15,356 of the Wave I in-home respondents also have in-school data.
What was the response rate for the Wave I school administrator questionnaire?
A total of 132 schools were included in the Add Health Wave I sample. An administrator from each school was asked to complete a questionnaire. The response rate among administrators was 98.5%.
What was the response rate for the Wave I parent questionnaire?
The parent questionnaire response rate was 85.4% for the child-specific data.
What is the best way to compute age in the Add Health Wave I in-home data?

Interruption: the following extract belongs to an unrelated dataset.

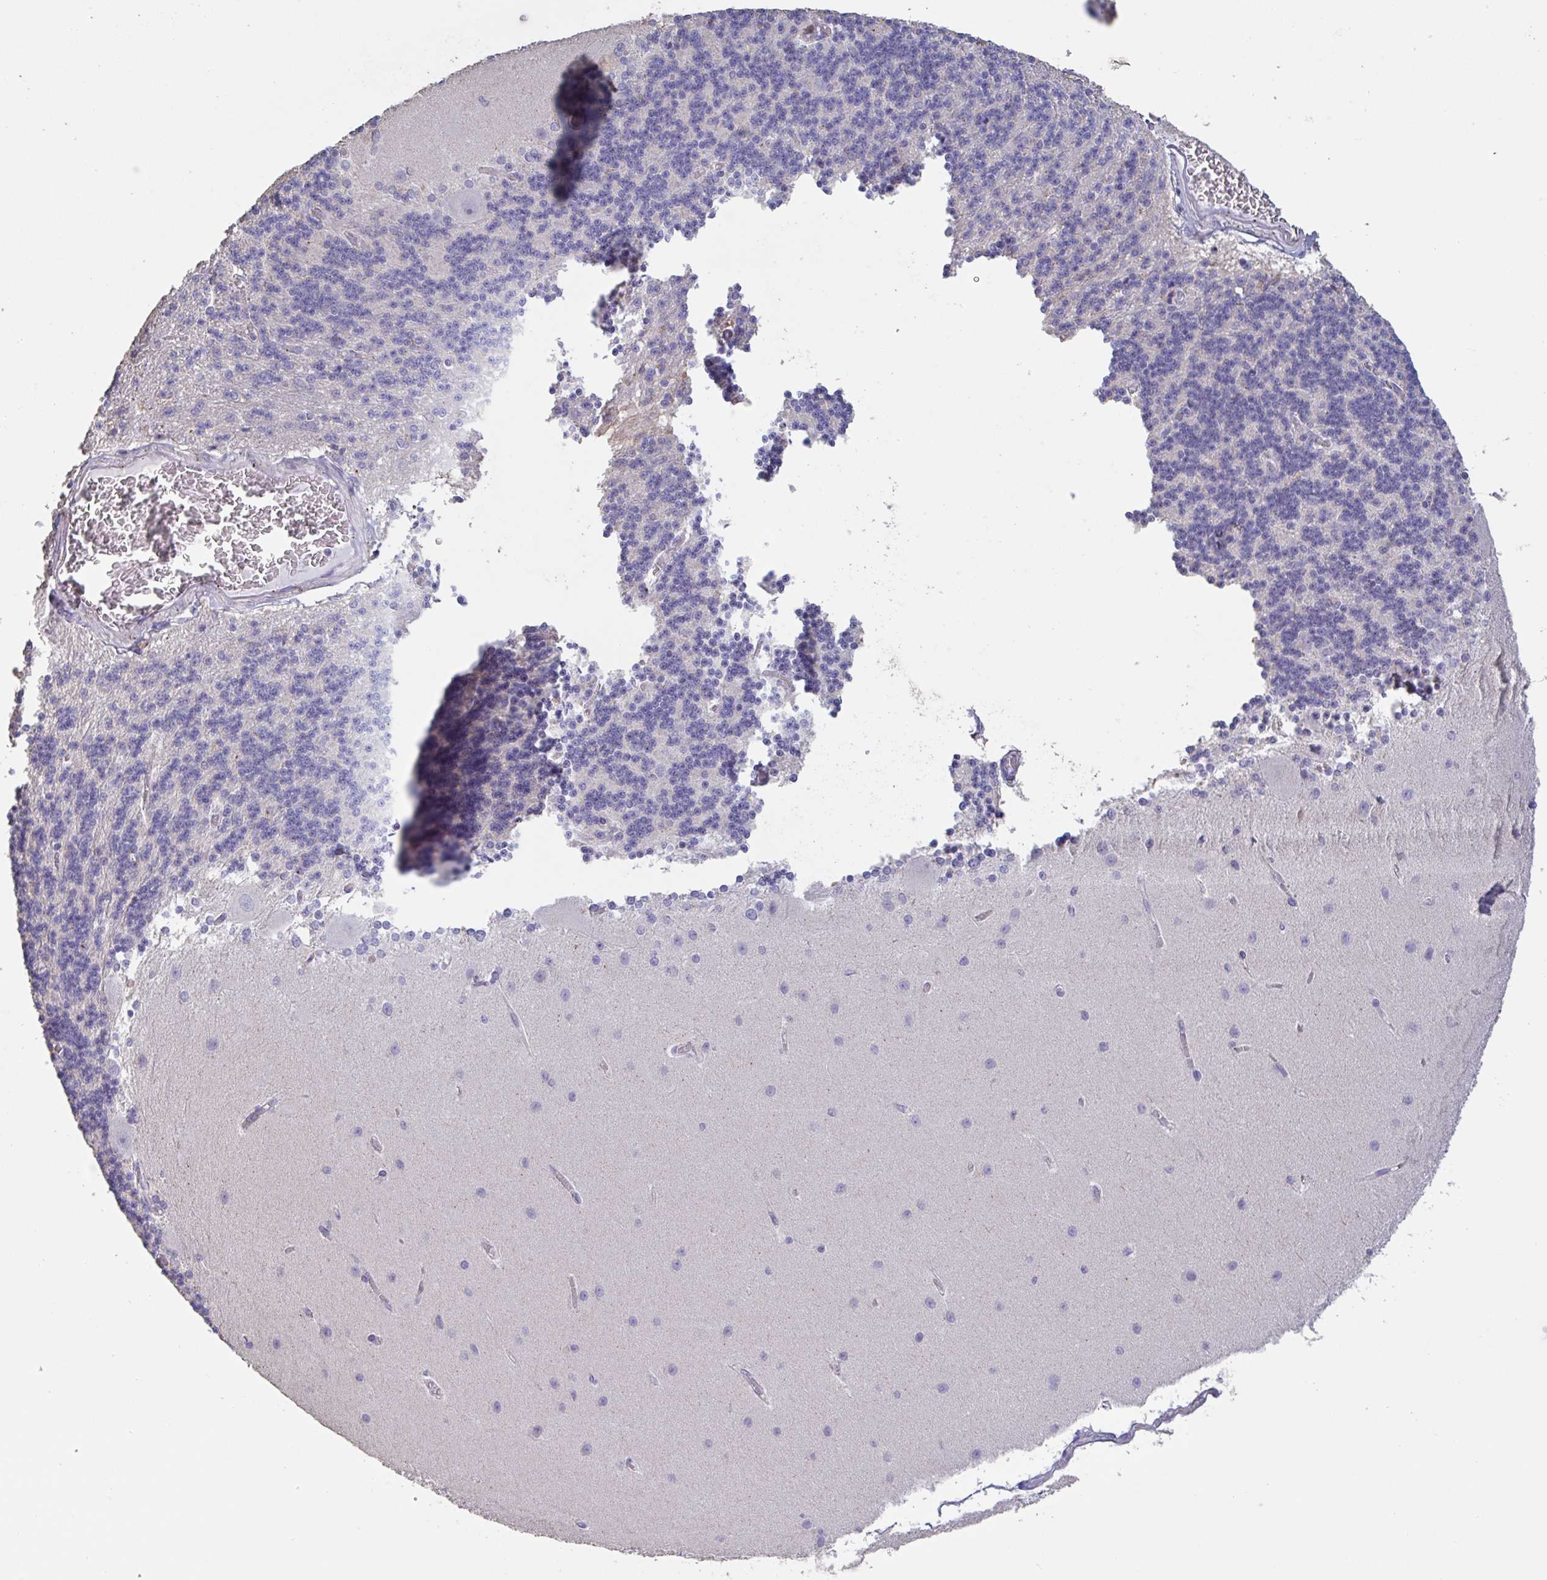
{"staining": {"intensity": "negative", "quantity": "none", "location": "none"}, "tissue": "cerebellum", "cell_type": "Cells in granular layer", "image_type": "normal", "snomed": [{"axis": "morphology", "description": "Normal tissue, NOS"}, {"axis": "topography", "description": "Cerebellum"}], "caption": "Immunohistochemical staining of benign human cerebellum reveals no significant staining in cells in granular layer.", "gene": "CHMP5", "patient": {"sex": "female", "age": 54}}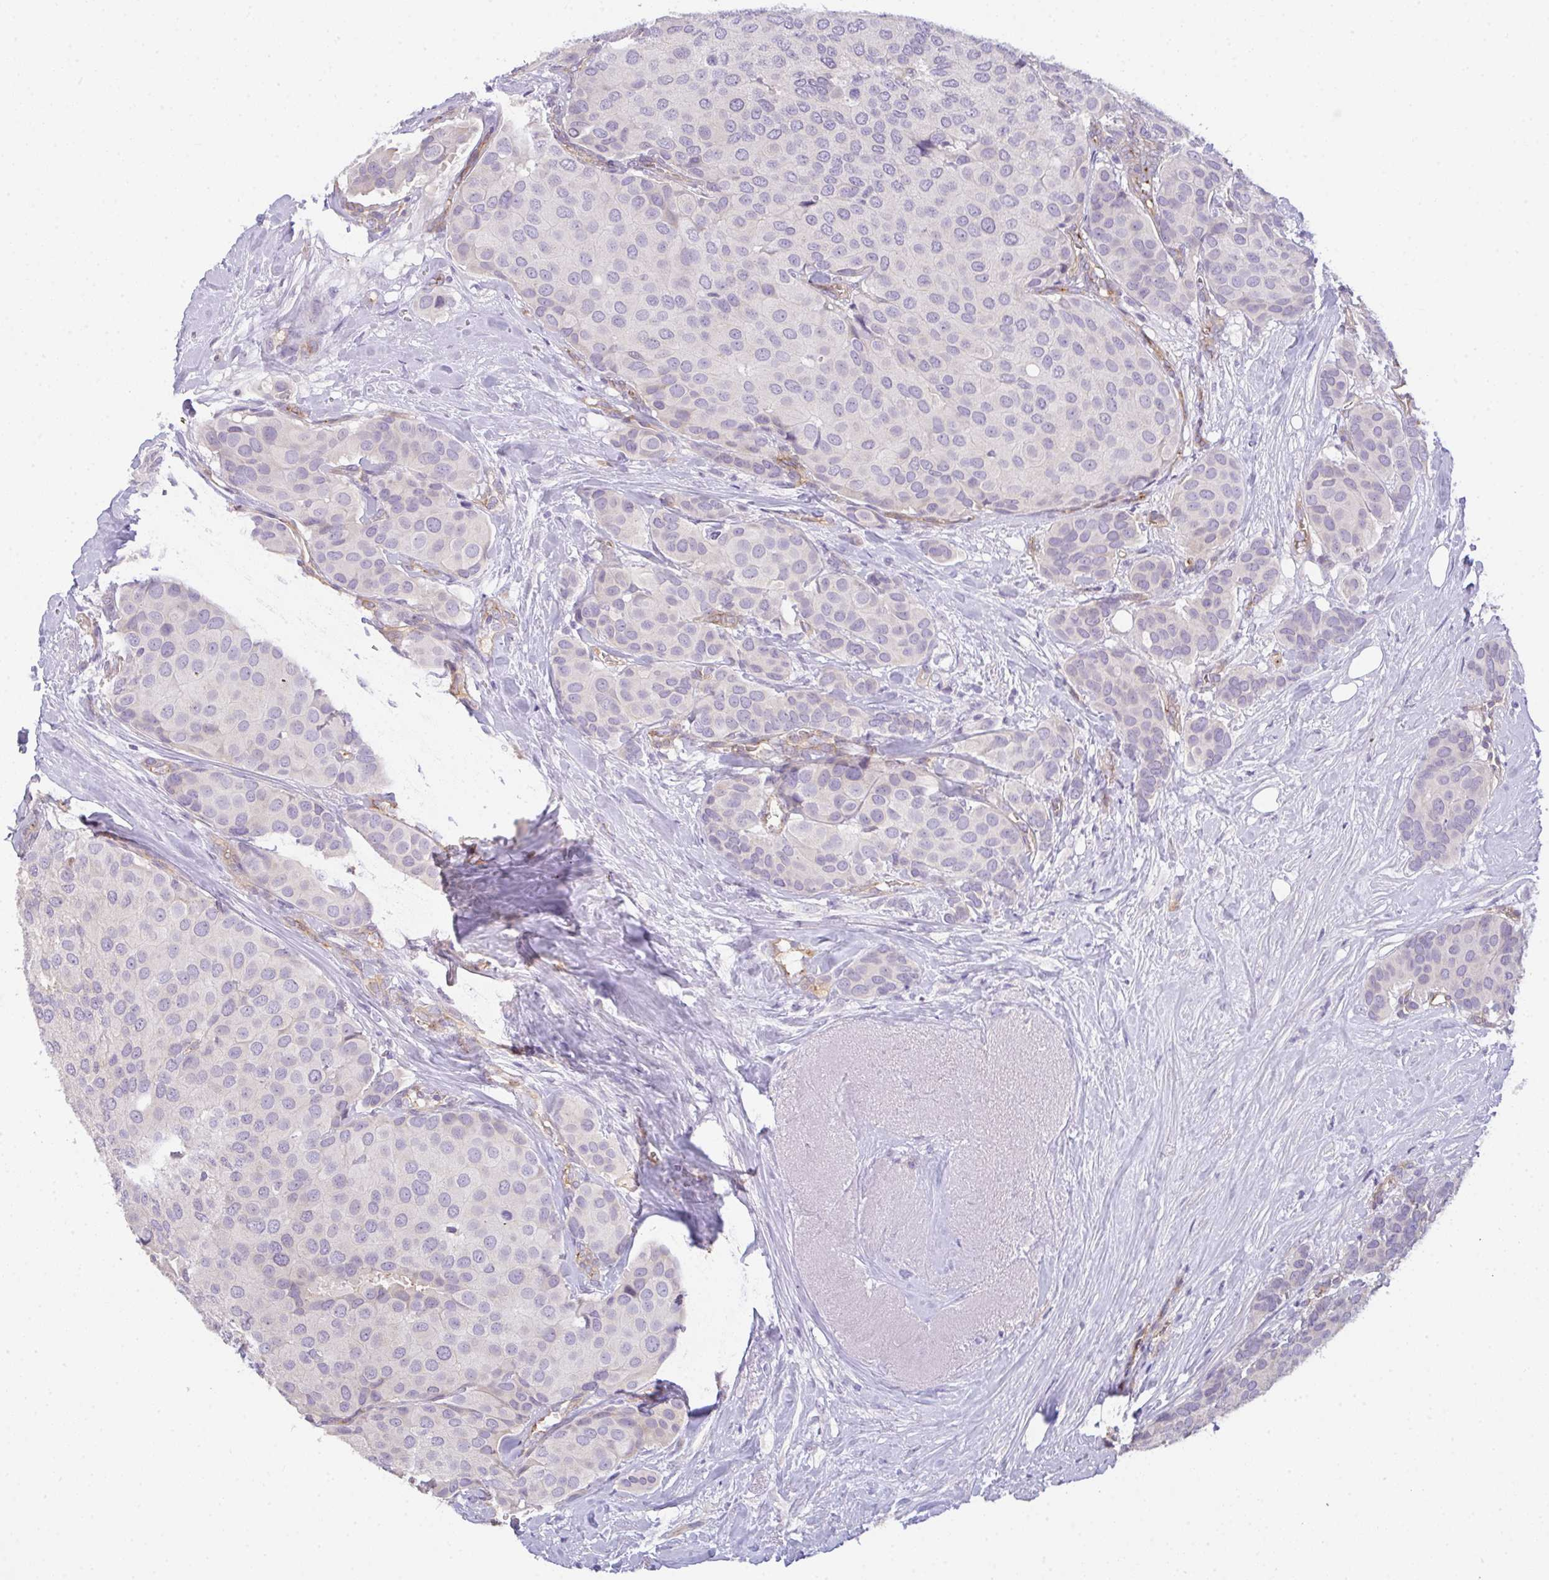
{"staining": {"intensity": "negative", "quantity": "none", "location": "none"}, "tissue": "breast cancer", "cell_type": "Tumor cells", "image_type": "cancer", "snomed": [{"axis": "morphology", "description": "Duct carcinoma"}, {"axis": "topography", "description": "Breast"}], "caption": "The immunohistochemistry histopathology image has no significant staining in tumor cells of breast cancer tissue. (Immunohistochemistry (ihc), brightfield microscopy, high magnification).", "gene": "FILIP1", "patient": {"sex": "female", "age": 70}}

To compute a Wave I age variable with the Wave I data, use the following variables and formula:
IMONTH - Month interview completed
IDAY - Day interview completed
IYEAR - Year interview completed
H1GI1M - What is your birth date? month [and year]
H1GI1Y - What is your birth date? [month and] year
The respondent's age is constructed using the interview completion date and date of birth variables. Because only the month and year of birth are available, 15 is used as the day of birth when calculating age. Consult the Introduction to the Adolescent In-Home Codebook to be sure to take into account the respondents whose birth date and/or interview date is incorrect. Additionally, a few birth dates were corrected during the four waves of data collection so the Wave I date of birth should be compared to the last wave of data for the respondent. The last wave of participation is considered the most correct.
SAS programming code that can be used to construct a Wave I AGE variable using Wave I variables is provided below.
idate=mdy(imonth,iday,iyear); bdate=mdy(h1gi1m,15,h1gi1y); age=int((idate-bdate) / 365.25);
The code to construct Wave I age in Stata is below.
recode h1gilm (96=.), gen (w1bmonth) recode h1gi1y (96=.), gen (w1byear) gen w1bdate = mdy(w1bmonth, 15,1900+w1byear) format w1bdate %d gen w1idate=mdy(imonth, iday,1900+iyear) format w1idate %d gen w1age=int((w1idate-w1bdate)/365.25)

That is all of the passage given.